Figure 32: The Spawned Shell
Prevention Against Cross Site Scripting Attacks
There are no 100% guarantee for a solution to stop a website against XSS attacks. While there are solutions such as WAF (Web Application Firewalls), from experience in performing Web Application assessments, it is not a guarantee that these WAFs could prevent everything. Input filtering, validation and also server side validation configuration are also important to prevent XSS attacks. Another way to deter away from amateur hackers is by hiding the parameters and not reflected with the inputs on the URL itself. There are also browser addons that can be added to the browser to protect the browser from executing scripts such as the 'No Script' addon for Firefox.
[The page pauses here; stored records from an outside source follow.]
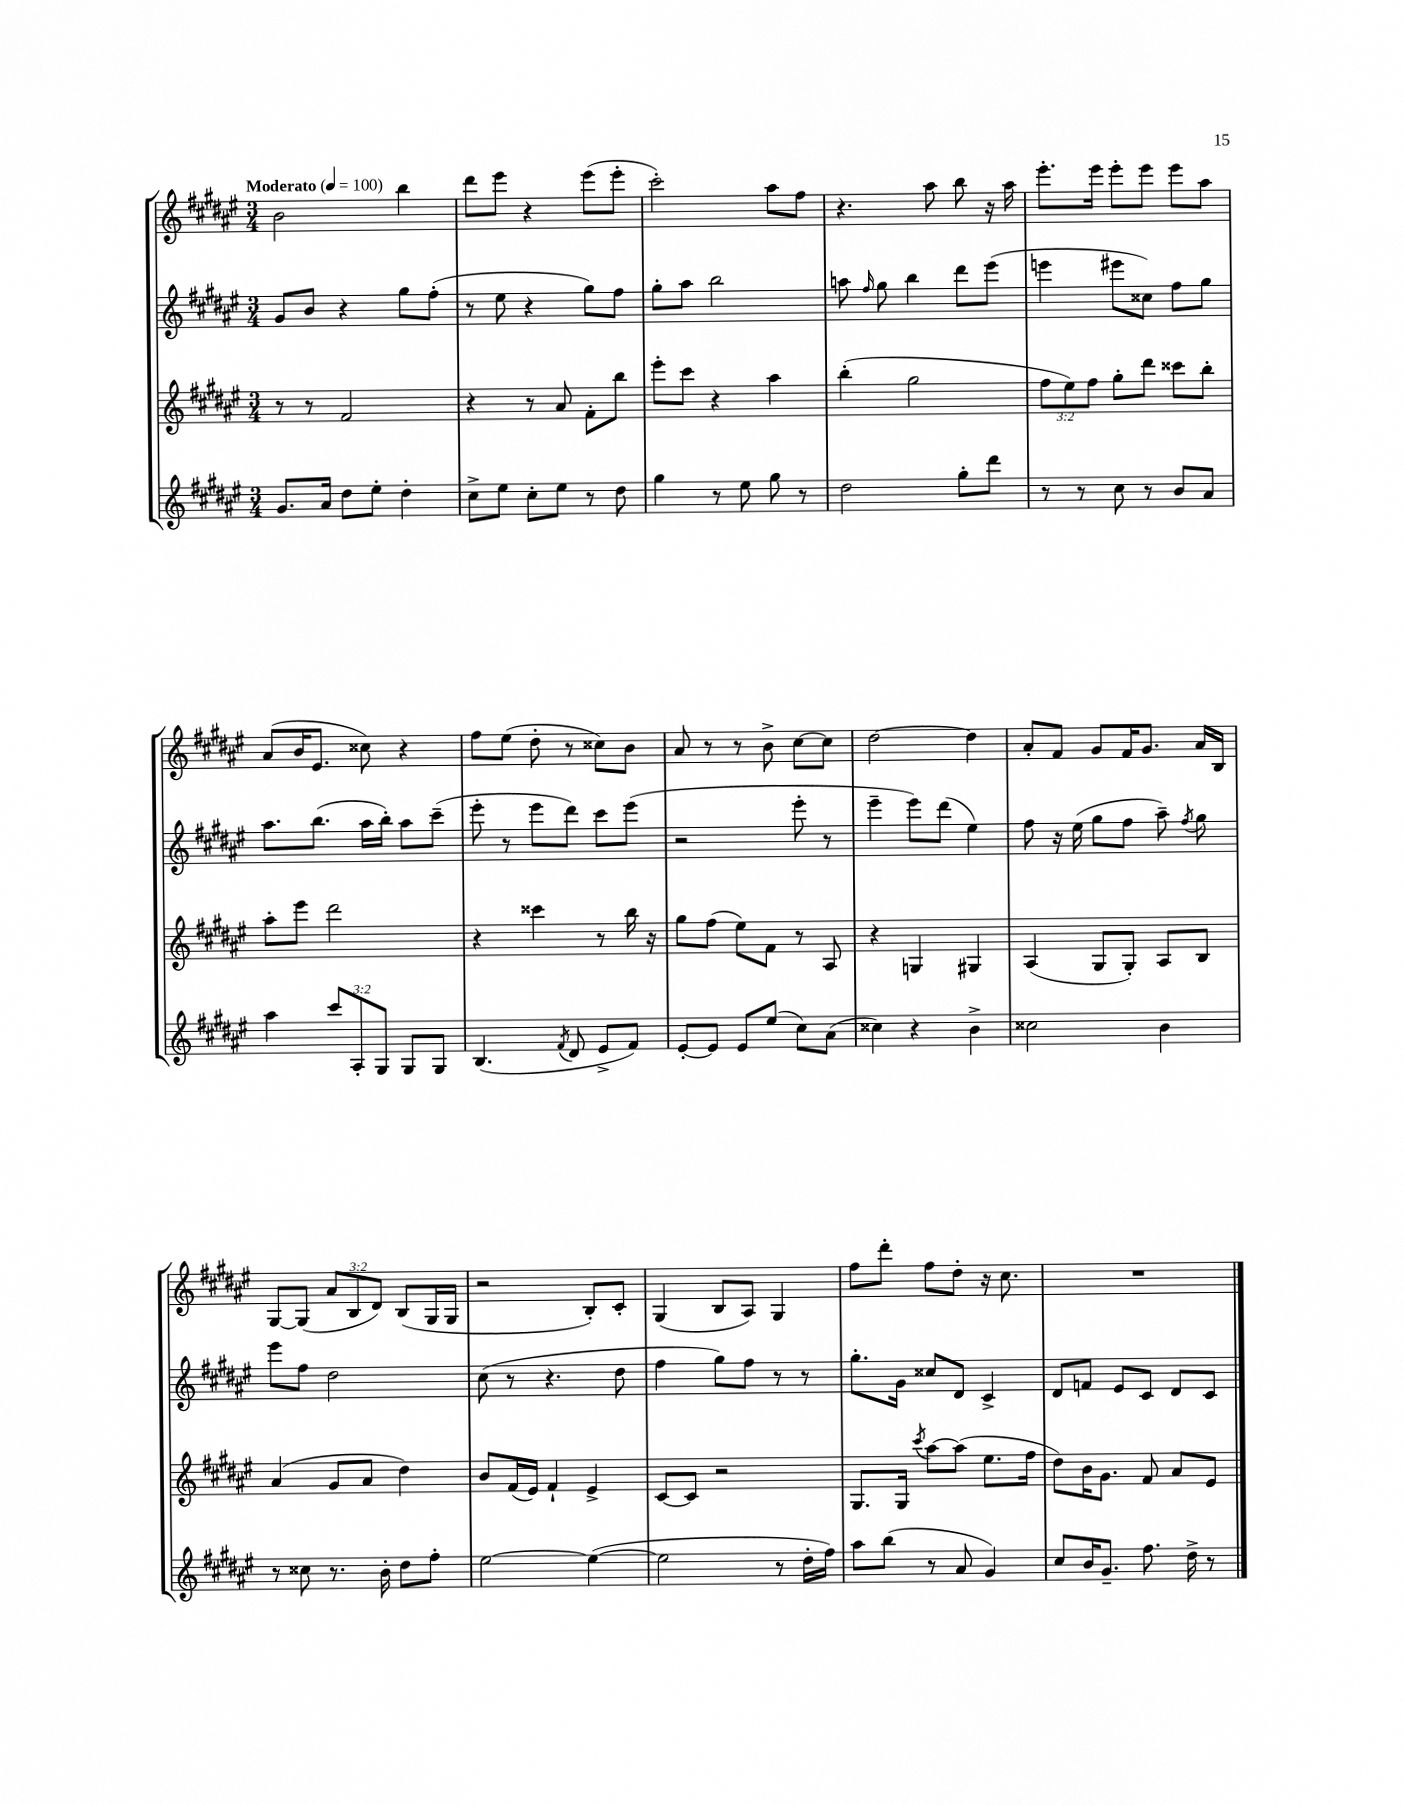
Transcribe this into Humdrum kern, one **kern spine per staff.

**kern	**kern	**kern	**kern
*staff4	*staff3	*staff2	*staff1
*clefG2	*clefG2	*clefG2	*clefG2
*k[f#c#g#d#a#e#]	*k[f#c#g#d#a#e#]	*k[f#c#g#d#a#e#]	*k[f#c#g#d#a#e#]
*M3/4	*M3/4	*M3/4	*M3/4
*MM100	*MM100	*MM100	*MM100
8.g#	8r	8g#	2b
.	8r	8b	.
16a#	.	.	.
8dd#	2f#	4r	.
8ee#'	.	.	.
4dd#'	.	8gg#	4bb
.	.	(8ff#'	.
=	=	=	=
8cc#^	4r	8r	8ddd#
8ee#	.	8ee#	8eee#
8cc#'	8r	4r	4r
8ee#	8a#	.	.
8r	8f#'	8gg#)	(8eee#
8dd#	8bb	8ff#	8eee#'
=	=	=	=
4gg#	8eee#'	8gg#'	2ccc#')
.	8ccc#	8aa#	.
8r	4r	2bb	.
8ee#	.	.	.
8gg#	4aa#	.	8aa#
8r	.	.	8ff#
=	=	=	=
2dd#	(4bb'	8aa	4.r
.	.	16qqff#	.
.	.	8gg#	.
.	2gg#	4bb	.
.	.	.	8aa#
8gg#'	.	8ddd#	8bb
8ddd#	.	(8eee#	16r
.	.	.	16aa#
=	=	=	=
8r	12ff#	4eee	8.eee#'
.	12ee#)	.	.
8r	.	.	.
.	12ff#	.	.
.	.	.	16eee#
8cc#	8gg#'	8eee#	8eee#'
8r	8ddd#	8cc##)	8eee#
8b	8ccc##	8ff#	8eee#
8a#	8bb'	8gg#	8aa#
=	=	=	=
4aa#	8aa#'	8.aa#	(8a#
.	8eee#	.	16b
.	.	(8.bb	8.e#
12ccc#	2ddd#	.	.
12A#'	.	.	.
.	.	16aa#	8cc##)
12G#	.	.	.
.	.	16bb')	.
8G#	.	8aa#	4r
8G#	.	(8ccc#~	.
=	=	=	=
(4.B	4r	8eee#'	8ff#
.	.	8r	(8ee#
.	4ccc##	8eee#	8dd#'
8qf#	.	.	.
8d#	.	8ddd#)	8r
8e#^	8r	8ccc#	8cc##)
8f#)	16bb	(8eee#	8b
.	16r	.	.
=	=	=	=
[8e#'	8gg#	2r	8a#
8e#]	(8ff#	.	8r
8e#	8ee#)	.	8r
(8ee#	8f#	.	8b^
8cc#)	8r	8eee#'	[8cc#
(8a#	8A#	8r	8cc#]
=	=	=	=
4cc##)	4r	4eee#~	[2dd#
4r	4G	8eee#)	.
.	.	(8ddd#	.
4b^	4G#	4ee#)	4dd#]
=	=	=	=
2cc##	(4A#	8ff#	8a#'
.	.	16r	8f#
.	.	(16ee#	.
.	8G#	8gg#	8g#
.	8G#')	8ff#	16f#
.	.	.	8.g#
4b	8A#	8aa#~)	.
.	.	8qff#	.
.	8B	8gg#	16a#
.	.	.	16B
=	=	=	=
8r	(4a#	8eee#	[8G#
8cc##	.	8ff#	(8G#]
8.r	8g#	2dd#	12a#
.	.	.	12B
.	8a#	.	.
.	.	.	12d#)
16b'	.	.	.
8dd#	4dd#)	.	(8B
8ff#'	.	.	16G#
.	.	.	16G#
=	=	=	=
[2ee#	8b	(8cc#	2r
.	(16f#	8r	.
.	16e#)	.	.
.	4f#`	4.r	.
(4ee#_	4e#^	.	8B')
.	.	8dd#	8c#'
=	=	=	=
2ee#]	[8c#	4ff#	(4G#
.	8c#]	.	.
.	2r	8gg#)	8B
.	.	8ff#	8A#)
8r	.	8r	4G#
16dd#'	.	8r	.
16ff#)	.	.	.
=	=	=	=
8aa#	8.G#	8.gg#'	8ff#
(8bb	.	.	8ddd#'
.	16G#	16g#	.
.	8qccc#	.	.
8r	[8aa#	8cc##	8ff#
8a#	(8aa#]	8d#	8dd#'
4g#)	8.ee#	4c#^	16r
.	.	.	8.cc#
.	16ff#	.	.
=	=	=	=
8cc#	8dd#)	8d#	2.r
16b	16b	8f	.
8.g#~	8.g#	.	.
.	.	8e#	.
8.ff#	8f#	8c#	.
.	8a#	8d#	.
16dd#^	.	.	.
8r	8e#	8c#	.
==	==	==	==
*-	*-	*-	*-
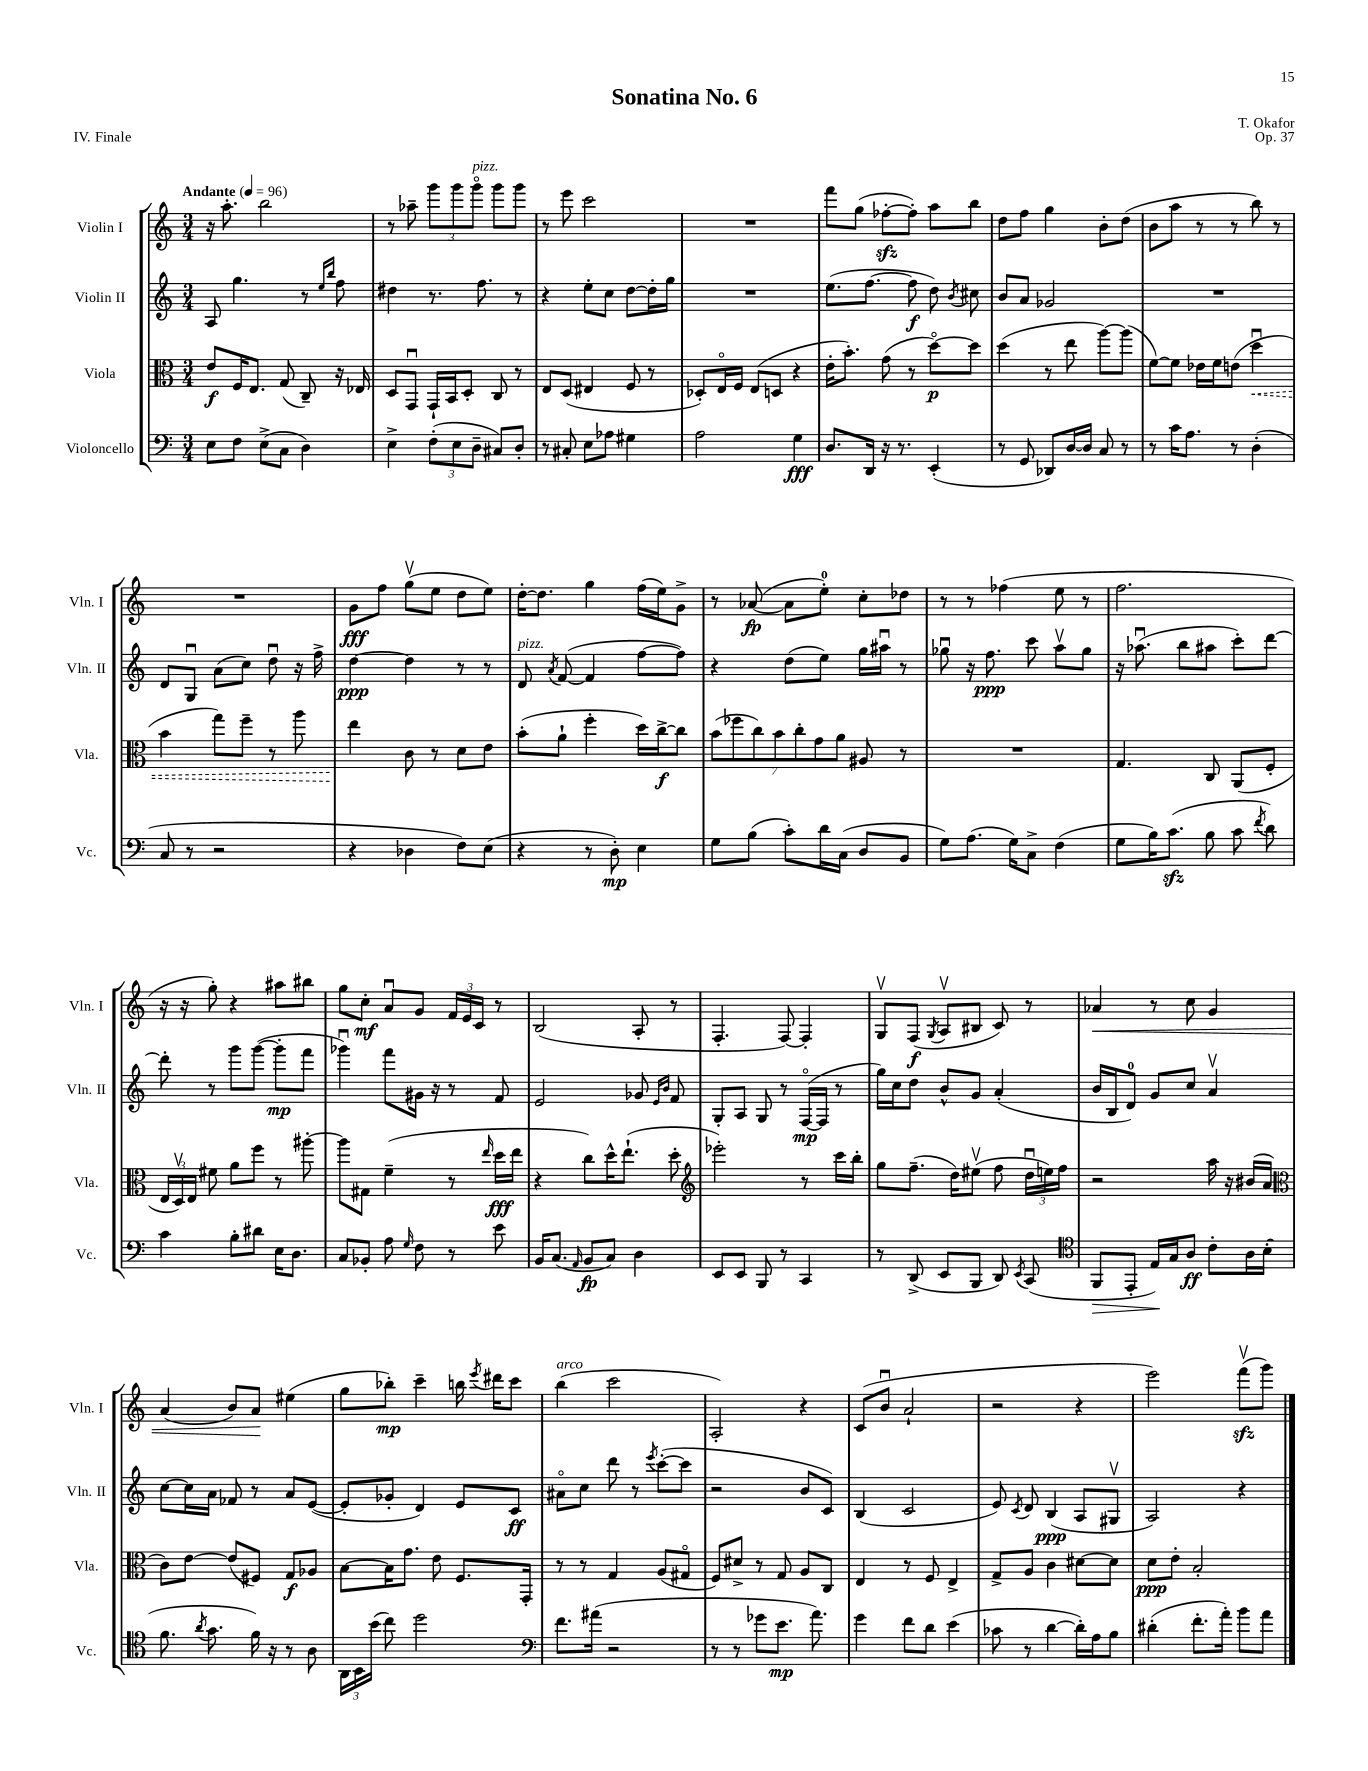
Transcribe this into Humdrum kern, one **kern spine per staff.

**kern	**kern	**kern	**kern
*staff4	*staff3	*staff2	*staff1
*clefF4	*clefC3	*clefG2	*clefG2
*k[]	*k[]	*k[]	*k[]
*M3/4	*M3/4	*M3/4	*M3/4
*MM96	*MM96	*MM96	*MM96
8E\L	8e/L	8A/	16r
.	.	.	8.aa'\
8F\J	16F/K	4.gg\	.
.	8.E/J	.	.
(8E^\L	.	.	2bb\
8C\J	(8G/	.	.
4D\)	8C~/)	8r	.
.	.	16qqee/LL	.
.	.	16qqbb/JJ	.
.	16r	8ff\	.
.	16E-/	.	.
=	=	=	=
4E^\	8D/L	4dd#\	8r
.	8GGu/J	.	8aa-~\
(12F'\L	16GG`/LL	8.r	12ggg\L
.	16BB/J	.	.
12E\	.	.	12ggg\
.	8D'/J	.	.
12D~\J	.	.	12gggo\J
.	.	8.ff\	.
8C#/L)	8C/	.	8ggg\L
8D'/J	8r	8r	8ggg\J
=	=	=	=
8r	8E/L	4r	8r
8C#'/	(8D/J	.	8eee\
8E\L	4E#/	8ee'\L	2ccc\
8A-\J	.	8cc\J	.
4G#\	8F/	[8dd\L	.
.	8r	16dd'\]L	.
.	.	16gg\JJ	.
=	=	=	=
2A\	8D-'/L)	2.r	2.r
.	16Eo/L	.	.
.	16F/JJ	.	.
.	(8E/L	.	.
.	8D/J	.	.
4G\	4r	.	.
=	=	=	=
8.D/L	16e'\LK	(8.ee\L	8fff\L
.	8.b'\J)	.	.
.	.	.	(8gg\J
16DD/Jk	.	[8.ff\J	.
16r	(8g\	.	[8ff-'\L
8.r	.	.	.
.	8r	8ff\]	8ff-'\]J)
(4EE'/	[8ddo\L)	8dd\)	8aa\L
.	.	8qb/	.
.	8dd\]J	8cc#\	8bb\J
=	=	=	=
8r	(4dd\	8b/L	8dd\L
8GG/	.	8a/J	8ff\J
8DD-/L)	8r	2g-/	4gg\
[16D/L	8ee\	.	.
16D/]JJ	.	.	.
8C/	[8aa\L)	.	8b'\L
8r	(8aa\]J	.	(8dd\J
=	=	=	=
8r	[8f\L)	2.r	8b\L
16c\LK	8f\]J	.	8aa\J
8.A\J	.	.	.
.	16e-\LL	.	8r
.	16f\J	.	.
8r	(8e\J	.	8r
(4D'\	4ddu\	.	8bb\)
.	.	.	8r
=	=	=	=
8C/	4b\	8d/L	2.r
8r	.	8Gu/J	.
2r	8gg\L)	(8a\L	.
.	8ff~\J	8cc\J)	.
.	8r	8ddu\	.
.	8aa\	16r	.
.	.	16ff^\	.
=	=	=	=
4r	4ee\	[4dd\	8g\L
.	.	.	8ff\J
4D-\	8c\	4dd\]	(8ggv\L
.	8r	.	8ee\J
8F\L)	8d\L	8r	8dd\L
(8E\J	8e\J	8r	8ee\J)
=	=	=	=
4r	(8b'\L	8d/	[16dd'\LK
.	.	.	8.dd\]J
.	.	8qa/	.
.	8a`\J	([8f/	.
8r	4ff'\	4f/]	4gg\
8D'\)	.	.	.
4E\	16dd\LL)	[8ff\L	(16ff\LL
.	[16cc^\J	.	16ee\J)
.	8cc\]J	8ff\]J)	8g^\J
=	=	=	=
8G\L	(14b\L	4r	8r
.	14ff-\	.	.
(8B\J	.	.	([8a-/
.	14cc\)	.	.
.	14b\	.	.
8c'\L)	.	(8dd\L	8a-\]L
.	14cc'\	.	.
.	14g\	.	.
16d\L	.	8ee\J)	8ee'\J)
.	14a\J	.	.
(16C\JJ	.	.	.
8D/L	8A#/	16gg\LL	8cc'\L
.	.	16aa#u\JJ	.
8BB/J	8r	8r	8dd-\J
=	=	=	=
8G\L)	2.r	8gg-u\	8r
(8.A\J	.	16r	8r
.	.	8.ff\	.
.	.	.	(4ff-\
16G\LK)	.	.	.
8C^\J	.	8ccc\	.
(4F\	.	8aav\L	8ee\
.	.	8gg-\J	8r
=	=	=	=
8G\L	4.G/	16r	2.ff\
.	.	(8.aa-u\	.
16B\K)	.	.	.
(8.c\J	.	.	.
.	.	8bb\L	.
8B\	8C/	8aa#\J	.
8c\	(8AA/L	8ccc'\L)	.
8qf/	.	.	.
8d\)	8F'/J	[8ddd\J	.
=	=	=	=
4c\	24E/LL	8ddd'\]	16r
.	24Dv/)	.	.
.	.	.	16r
.	24E/JJ	.	.
.	8f#\	8r	8gg'\)
8B'\L	8a\L	8ggg\L	4r
8d#\J	8ff\J	([8ggg\J	.
16E\LK	8r	8ggg'\]L	8aa#\L
8.D\J	.	.	.
.	[8aa#'\	8fff\J	8bb#\J
=	=	=	=
8C/L	8aa#\]L	4ggg-u\)	8gg\L
8BB-'/J	8G#\J	.	8cc'\J
8A\	(4f~\	8fff\L	8au/L
16qqG/	.	.	.
8F\	.	16g#\Jk	8g/J
.	.	16r	.
8r	8r	8r	24f/LL
.	.	.	24e/
.	.	.	24c/JJ
.	16qqee/	.	.
8e\	16dd\LL	8f/	8r
.	16ee\JJ	.	.
=	=	=	=
16BB/LK	4r	2e/	(2B/
(8.C/J	.	.	.
16qqAA/	.	.	.
8BB/L	8cc\L)	.	.
8C/J)	16dd^^\K	.	.
.	(8.ee`\J	.	.
4D\	.	8g-/	8A'/
.	.	16qqe/LL	.
.	.	16qqb/JJ	.
.	8dd'\	8f/	8r
=	=	=	=
*	*clefG2	*	*
8EE/L	2eee-'\)	8G'/L	4.F'/
8EE/J	.	8A/J	.
8BBB/	.	8G/	.
8r	.	8r	[8F/)
4CC/	8r	([16Fo/LL	4F'/]
.	.	16F/]JJ	.
.	16ccc\LL	8r	.
.	16bb'\JJ	.	.
=	=	=	=
8r	8gg\L	16gg\LL)	8Gv/L
.	.	16cc\J	.
(8DD^/	(8.ff~\J	8dd\J	(8F/J
.	.	.	8qG/
8EE/L	.	8b^^/L	8Av/L
.	16dd\LK)	.	.
8BBB/J	(8ee#v\J	8g/J	8B#/J
8DD/)	8ff\	(4a'/	8c/)
8qEE/	.	.	.
(8CC/	24ddu\LL	.	8r
.	24ee\)	.	.
.	24ff\JJ	.	.
=	=	=	=
*clefC4	*	*	*
8FF/L	2r	16b/LL	4a-/
.	.	16B/J	.
8EE'/J	.	8d/J)	.
16E/LL)	.	8g/L	8r
16G/J	.	.	.
8A/J	.	8cc/J	8cc\
8c'\L	16aa\	4av/	4g/
.	16r	.	.
16A\L	(16b#/LL	.	.
(16B'\JJ	16a/JJ	.	.
=	=	=	=
*	*clefC3	*	*
8.f\	8c\L)	[8cc\L	(4a/
.	[8e\J	16cc\]L	.
8qa/	.	.	.
8.g\	.	16a\JJ	.
.	(8e/]L	8f-/	8b/L)
16f\)	8F#/J)	8r	8a/J
16r	.	.	.
8r	8G/L	8a/L	(4ee#\
8A\	8A-/J	([8e/J	.
=	=	=	=
24AA\LL	[8B\L	8e'/]L	8gg\L
24BB\	.	.	.
(24b\JJ	.	.	.
8cc\)	16B\]K	8g-'/J	8bb-'\J)
.	8.g\J	.	.
2dd\	.	4d/)	4ccc~\
.	8e\	.	.
.	8.F/L	8e/L	16bb\
.	.	.	8qeee/
.	.	.	16ddd#\LK
.	.	8c/J	8ccc\J
.	16GG'/Jk	.	.
=	=	=	=
*clefF4	*	*	*
8.f\L	8r	8a#o\L	(4bb\
.	8r	8cc\J	.
(16a#\Jk	.	.	.
2r	4G/	8ddd\	2ccc\
.	.	8r	.
.	.	8qeee/	.
.	(8A/L	([8ccc'\L	.
.	8G#o/J	8ccc\]J	.
=	=	=	=
8r	8F/L)	2r	2A'/)
8r	8d#^/J	.	.
8g-\L	8r	.	.
8.e\J	8G/	.	.
.	8A/L	8b/L	4r
8.a\)	.	.	.
.	8C/J	8c/J)	.
=	=	=	=
4g\	4E/	(4B/	(8c/L
.	.	.	8bu/J
8f\L	8r	2c/	2a`/
8d\J	8F/	.	.
(4e\	4E^/	.	.
=	=	=	=
8c-\	8G^/L	8e/)	2r
.	.	8qc/	.
8r	8A/J	8d/	.
[4d\	4c\	(4B/	.
16d'\]LL)	[8d#\L	8A/L	4r
16A\J	.	.	.
8B\J	8d#\]J	8G#v/J	.
=	=	=	=
(4d#'\	8d\L	2A/)	2eee\)
.	8e'\J	.	.
8.f'\L	2B'/	.	.
16a'\Jk)	.	.	.
8b\L	.	4r	(8fffv\L
8a\J	.	.	8ggg\J)
==	==	==	==
*-	*-	*-	*-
It is also recommended for organizations to perform security assessments with updated version of security tools to ensure the latest trends of XSS attack vectors are tested on the applications.
XSS is by far, one of the most dangerous website vulnerabilities almost as dangerous as SQL Injection. As demonstrated using the Xenotix framework, it has the capability to take advantage of this vulnerability and manipulate it into something far more damaging. While patching is possible, it can never be a guarantee that the filter can be broken into or bypassed. For web developers, it is very important to keep up with the latest trends of XSS vectors and from there create tough filters making it harder for hackers to compromise. Nevertheless, for penetration testers, this tool is great to perform a POC (Proof of Concept) to the client in showing the serious possibilities from the XSS vulnerability.